Abusing Consumers

By Daily Editorials

April 20, 2009 2 min read

The leaders of the nation's largest credit card companies have been invited to the White House next week to discuss the industry's practices, even as pressure mounts in Congress and elsewhere to clean up some of its most abusive conduct.

Some of the industry's most execrable excesses already have been targeted by the Federal Reserve Board and other federal agencies, which late last year adopted new rules for banks and other issuers to end "unfair and deceptive practices."

The rules prohibit companies from raising interest rates on existing balances unless a payment is more than 30 days late. In some cases, credit card companies have raised rates by a factor of five or more if payments were even a few days late. This also ends "universal default," when rates are raised on all of a customer's cards for a late payment on one.
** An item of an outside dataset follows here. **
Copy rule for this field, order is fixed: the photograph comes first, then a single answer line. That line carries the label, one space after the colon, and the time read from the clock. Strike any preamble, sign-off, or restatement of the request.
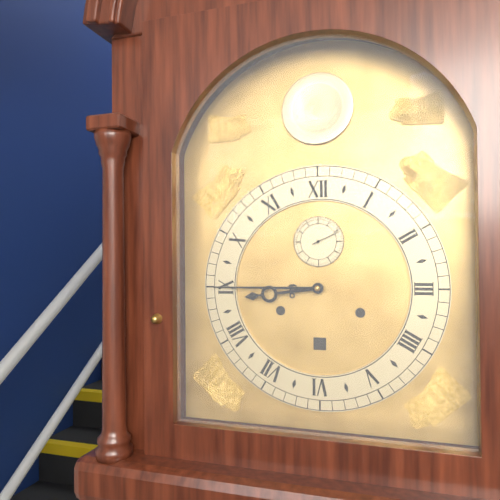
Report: 8:45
They also ban the practice of applying payments in such a way that highest-interest rate debt is paid last, potentially ensuring an increasing unpaid balance even for a customer who makes no new charges and diligently makes payments. Issuers also will be prohibited from charging late fees without allowing sufficient time for payment.

All of this is to be welcomed. The problem is that the rules do not take effect until July 2010.

Two bills pending in Congress would codify most of the Fed's rules and some others, including banning the marketing of credit cards to minors and regulating approaches to those aged 18-21. Giving the new rules the force of law is important, but the most concrete result of the bills would be to get the reforms in place much sooner than 2010. Unfortunately, both have been amended at this point to make their effective dates about the same as that for the Fed's rules, thereby shortchanging consumers for many months. Congress should pass a credit card bill that ends unfair and deceptive practices as soon as possible.